ClickHouse released PostgresBench on April 2, 2026, an open-source tool designed to provide transparent, reproducible performance metrics for managed PostgreSQL services. The benchmark utilizes pgbench, the standard tool for simulating short concurrent transactions, to measure transactional throughput and latency under consistent conditions. Each test run lasts 600 seconds with 256 clients and 16 threads, capturing metrics including average TPS, average latency, P95 latency, and P99 latency. The initial cohort of tested services includes Postgres managed by ClickHouse, AWS Aurora, AWS RDS, Neon, and Crunchy Bridge.
Testing encompassed two dataset scales, 6849 (~100 GB) and 34247 (~500 GB), to evaluate how different storage architectures handle data growth. For the 16 vCPU / 64 GB configurations at the 100 GB scale, ClickHouse's managed Postgres service achieved 28668 TPS with 8.908 ms average latency, compared to 12628 TPS (20.242 ms) for AWS Aurora, 8133 TPS (31.435 ms) for AWS RDS, 8563 TPS (29.832 ms) for Neon, and 14790 TPS (17.269 ms) for Crunchy Bridge. At the 500 GB scale, ClickHouse's service recorded 26328 TPS with 9.703 ms average latency, outpacing competitors including AWS Aurora (10402 TPS) and Crunchy Bridge (11113 TPS).

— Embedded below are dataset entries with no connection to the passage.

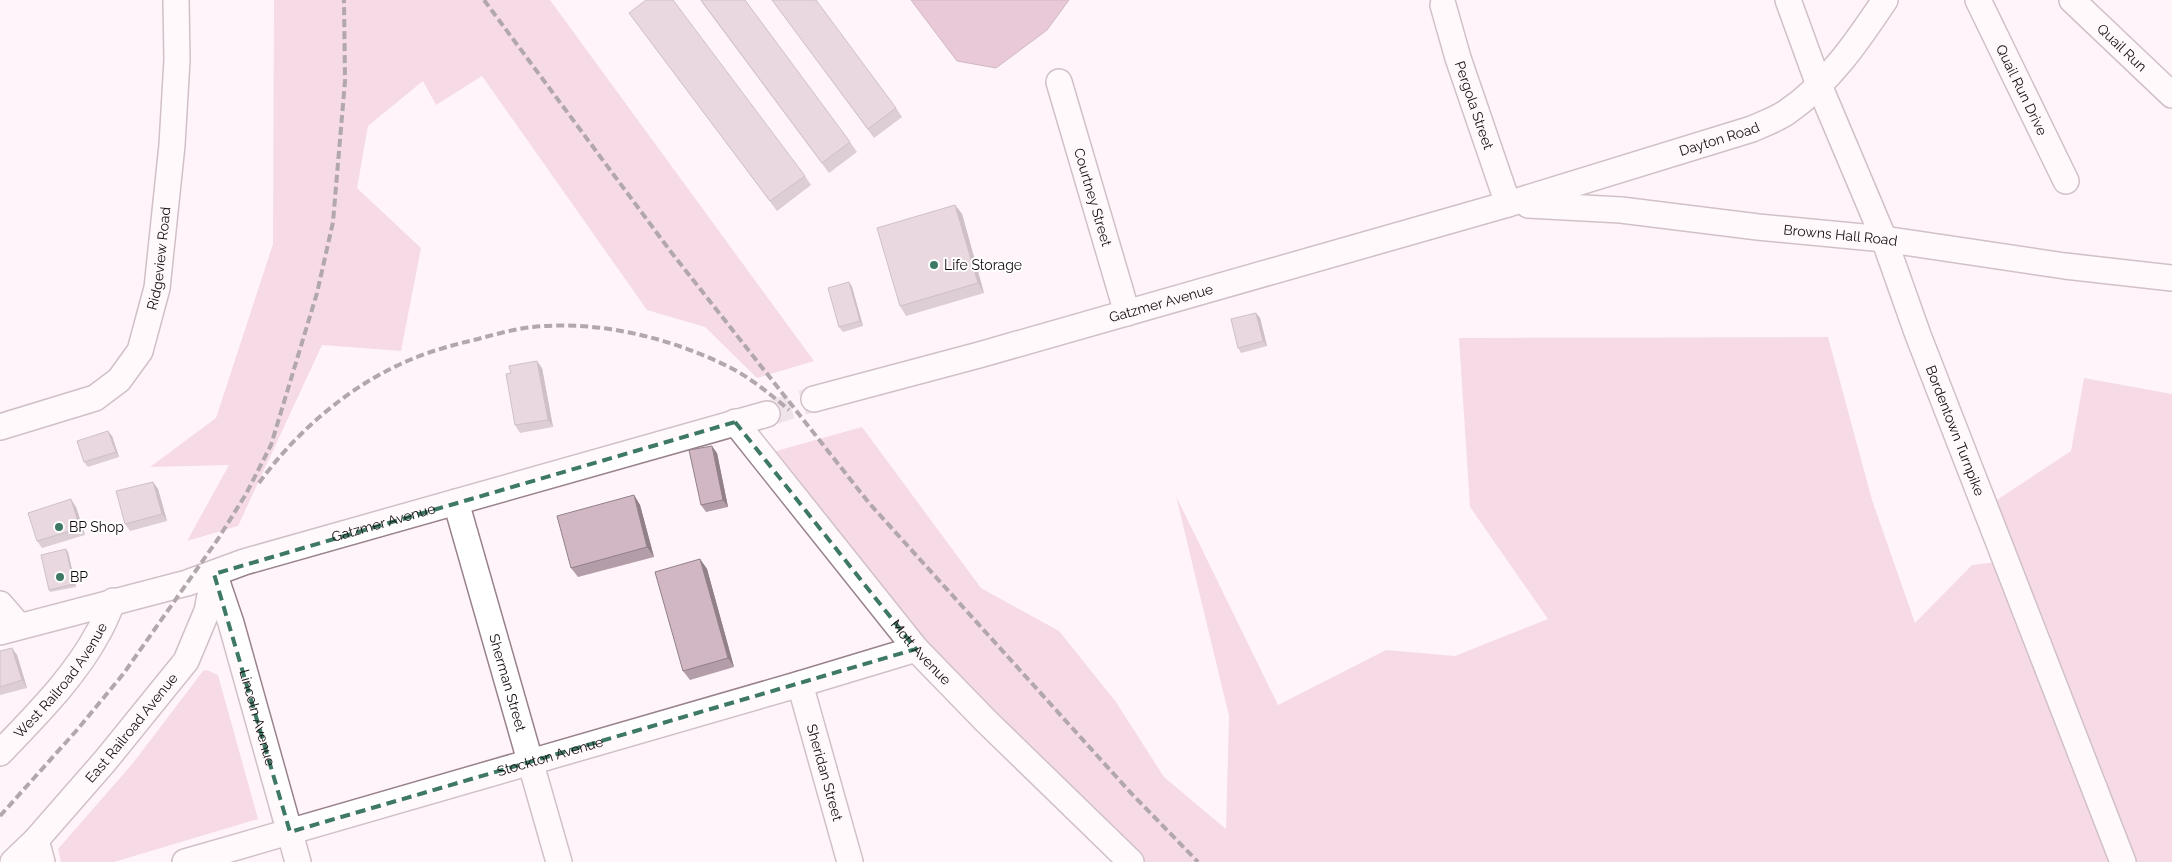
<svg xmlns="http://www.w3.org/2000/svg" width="2172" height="862" font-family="Raleway,sans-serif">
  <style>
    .green { fill: #eabcd1 }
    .water { fill: #ce95b0; stroke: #976c80 }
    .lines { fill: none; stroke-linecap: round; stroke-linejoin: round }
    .minor-tunnel { stroke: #dcd1d6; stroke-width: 25; stroke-dasharray: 25 12; stroke-linecap: butt }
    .minor-casing { stroke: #99828d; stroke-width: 28 }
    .minor { stroke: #fff; stroke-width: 25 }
    .rail { stroke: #53494e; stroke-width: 4; stroke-dasharray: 8 4; stroke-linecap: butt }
    .wall { fill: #b39da8 }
    .shaded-wall { fill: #928088 }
    .building { fill: #d0b7c3; stroke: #928088 }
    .marked { fill: none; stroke: #3d7964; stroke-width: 4; stroke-dasharray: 10 6; stroke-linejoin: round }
    .poi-dot { fill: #3d7964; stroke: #fff; stroke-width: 2 }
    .labels { text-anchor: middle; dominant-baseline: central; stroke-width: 4; stroke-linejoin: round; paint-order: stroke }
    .street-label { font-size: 14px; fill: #160d11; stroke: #fff }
    .poi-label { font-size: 14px; fill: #160d11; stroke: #fff; text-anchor: start }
  </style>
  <rect width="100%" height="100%" fill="#fff4f9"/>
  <path class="green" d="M274,0H550L814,361L757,378L705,327L647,310L482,76L436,105L423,81L368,126L357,188L421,248L401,351L322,345L238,526L187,541L229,465L150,467L216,418L273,244Z
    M1828,337L1872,500L1915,623L1972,565L2005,561L1986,507L2071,451L2084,378L2172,394V862H1128L915,644L769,453L862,427L981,588L1059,631L1116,702L1164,777L1226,829L1229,716L1176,496L1278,705L1386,650L1455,656L1548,619L1470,507L1459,338Z
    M207,670L218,675L258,819L114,862H61L58,849L133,763L203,671Z"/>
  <path class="water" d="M911,0H1069L1047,30L996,68L957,61Z"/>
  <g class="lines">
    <path class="minor-tunnel" d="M767,414L814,399"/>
    <defs>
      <g id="minor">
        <path id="s1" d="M1788,0L1819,85L1884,239L1918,335L2123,862"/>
        <path id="s2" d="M1978,0L2066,181"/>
        <path id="s3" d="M2072,0L2172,95"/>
        <path id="s4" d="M1443,5L1458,58L1508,204"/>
        <path id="s5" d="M1059,82L1127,313"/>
        <path id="s6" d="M1528,205L1621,210L1758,227L1884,239L2065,266L2172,278"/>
        <path id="s7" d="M814,399L979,355L1508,204L1752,129C1763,124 1777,119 1787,112C1829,83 1857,42 1885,0"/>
        <path id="s8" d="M735,422L916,649L986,721L1131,862"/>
        <path id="s9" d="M0,427L95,398L119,380L140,351L157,288L172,145L177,60L176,0"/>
        <path id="s10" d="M456,502L559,862"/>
        <path id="s11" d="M215,576L231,623L298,862"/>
        <path d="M0,604L19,626"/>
        <path id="s12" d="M0,632L187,583L244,562L767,414"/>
        <path id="s13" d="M800,684L850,862"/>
        <path id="s14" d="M0,753C35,716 74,678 98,633C104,623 108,612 113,601"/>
        <path d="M36,840L42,862"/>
        <path id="s15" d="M13,862L36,840L105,761L186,661L207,611L214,574"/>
        <path id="s16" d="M185,862L800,684L916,649"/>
      </g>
    </defs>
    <use href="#minor" class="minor-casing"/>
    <use href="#minor" class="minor"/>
    <path class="rail" d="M484,0L671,252L869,503L1130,792L1198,862
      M259,483C298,429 355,381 417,357C437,349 457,344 478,339C496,334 515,329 533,327C599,320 672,338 731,368C752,379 770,394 789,410
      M0,816L77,730L124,673L218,539L246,494L271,445L317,293L333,222L345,81L344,0"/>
  </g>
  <path class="wall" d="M700,0L850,142L857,152L829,173Z
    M772,0L896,108L902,117L874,138Z
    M636,22L805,176L811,185L777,211Z
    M955,205L962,214L984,293L906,316L900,306Z
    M849,282L852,287L863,326L843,332L839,327Z
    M1256,313L1260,318L1267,346L1241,353L1238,348Z
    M542,368L553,427L520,433L515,425Z
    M112,436L119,457L88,467L84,462Z
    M717,453L728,507L706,512L701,505Z
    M153,482L158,489L167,521L130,531L125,524Z
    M634,495L640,505L654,557L578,577L571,568Z
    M76,507L85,535L42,548L37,541Z
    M68,552L76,587L50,592L49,590Z
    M700,559L707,569L734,667L690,680L683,671Z
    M0,651L17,655L27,688L0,695Z"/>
  <path class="shaded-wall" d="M955,205L962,214L984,293L978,283Z
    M849,282L852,287L863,326L860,321Z
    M1256,313L1260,318L1267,346L1263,341Z
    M537,361L542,368L553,427L548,420Z
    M108,431L112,436L119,457L116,452Z
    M712,446L717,453L728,507L723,500Z
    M153,482L158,489L167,521L162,514Z
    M634,495L640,505L654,557L647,547Z
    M71,499L76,507L85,535L80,528Z
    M66,549L68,552L76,587L74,584Z
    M700,559L707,569L734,667L728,658Z
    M12,648L17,655L27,688L22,680Z"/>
  <path class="building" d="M646,0H673L805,176L770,201L629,13Z
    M701,0H745L850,142L822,163Z
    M772,0H816L896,108L868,129Z
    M955,205L978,283L900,306L877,228Z
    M849,282L860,321L839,327L828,288Z
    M1256,313L1263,341L1238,348L1231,319Z
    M537,361L548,420L515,425L506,374L511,373L509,366Z
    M108,431L116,452L84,462L77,441Z
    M712,446L723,500L701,505L689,450Z
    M153,482L162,514L125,524L116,491Z
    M634,495L647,547L571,568L557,516Z
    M71,499L80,528L37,541L28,513Z
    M66,549L74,584L49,590L41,555Z
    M700,559L728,658L683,671L655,572Z
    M12,648L22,680L0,687V651Z"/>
  <path d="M0 0H2172V862H0ZM735,422L916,649L290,832L214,574Z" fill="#fff4f9" fill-opacity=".55" fill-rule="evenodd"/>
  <path class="marked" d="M735,422L916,649L290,832L214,574Z"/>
  <g class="poi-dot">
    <circle cx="934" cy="265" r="5"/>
    <circle cx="59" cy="527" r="5"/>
    <circle cx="60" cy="577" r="5"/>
  </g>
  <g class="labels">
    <g class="street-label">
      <text stroke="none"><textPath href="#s3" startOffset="69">Quail Run</textPath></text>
      <text stroke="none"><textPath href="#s2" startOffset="100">Quail Run Drive</textPath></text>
      <text stroke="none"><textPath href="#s4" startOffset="105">Pergola Street</textPath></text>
      <text stroke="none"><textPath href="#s7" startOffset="942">Dayton Road</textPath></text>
      <text stroke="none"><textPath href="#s5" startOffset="120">Courtney Street</textPath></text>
      <text stroke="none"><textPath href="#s6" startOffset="314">Browns Hall Road</textPath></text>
      <text stroke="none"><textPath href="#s9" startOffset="260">Ridgeview Road</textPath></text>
      <text stroke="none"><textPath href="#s7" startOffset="360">Gatzmer Avenue</textPath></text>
      <text stroke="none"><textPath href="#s1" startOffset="462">Bordentown Turnpike</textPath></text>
      <text stroke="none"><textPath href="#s12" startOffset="399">Gatzmer Avenue</textPath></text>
      <text stroke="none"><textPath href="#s8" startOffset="296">Mott Avenue</textPath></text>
      <text stroke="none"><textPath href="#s14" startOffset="95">West Railroad Avenue</textPath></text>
      <text stroke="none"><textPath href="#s10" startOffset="188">Sherman Street</textPath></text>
      <text stroke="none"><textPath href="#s11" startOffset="148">Lincoln Avenue</textPath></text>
      <text stroke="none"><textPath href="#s15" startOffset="179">East Railroad Avenue</textPath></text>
      <text stroke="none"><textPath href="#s16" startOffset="380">Stockton Avenue</textPath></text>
      <text stroke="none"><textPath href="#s13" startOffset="92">Sheridan Street</textPath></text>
    </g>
    <g class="poi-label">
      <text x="944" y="265">Life Storage</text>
      <text x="69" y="527">BP Shop</text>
      <text x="70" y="577">BP</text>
    </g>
  </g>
</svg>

The benchmark design emphasizes fairness by using consistent hardware ratios and running all tests in the us-east-2 region with HA disabled to isolate compute and storage performance. Results are published in structured JSON, allowing users to verify methodologies or submit their own configurations via pull requests. ClickHouse attributes its performance lead to the use of NVMe storage co-located with compute, which avoids the network latency inherent in shared storage architectures like EBS or object storage. The tool, available on GitHub, aims to serve as a standardized reference for transactional database performance.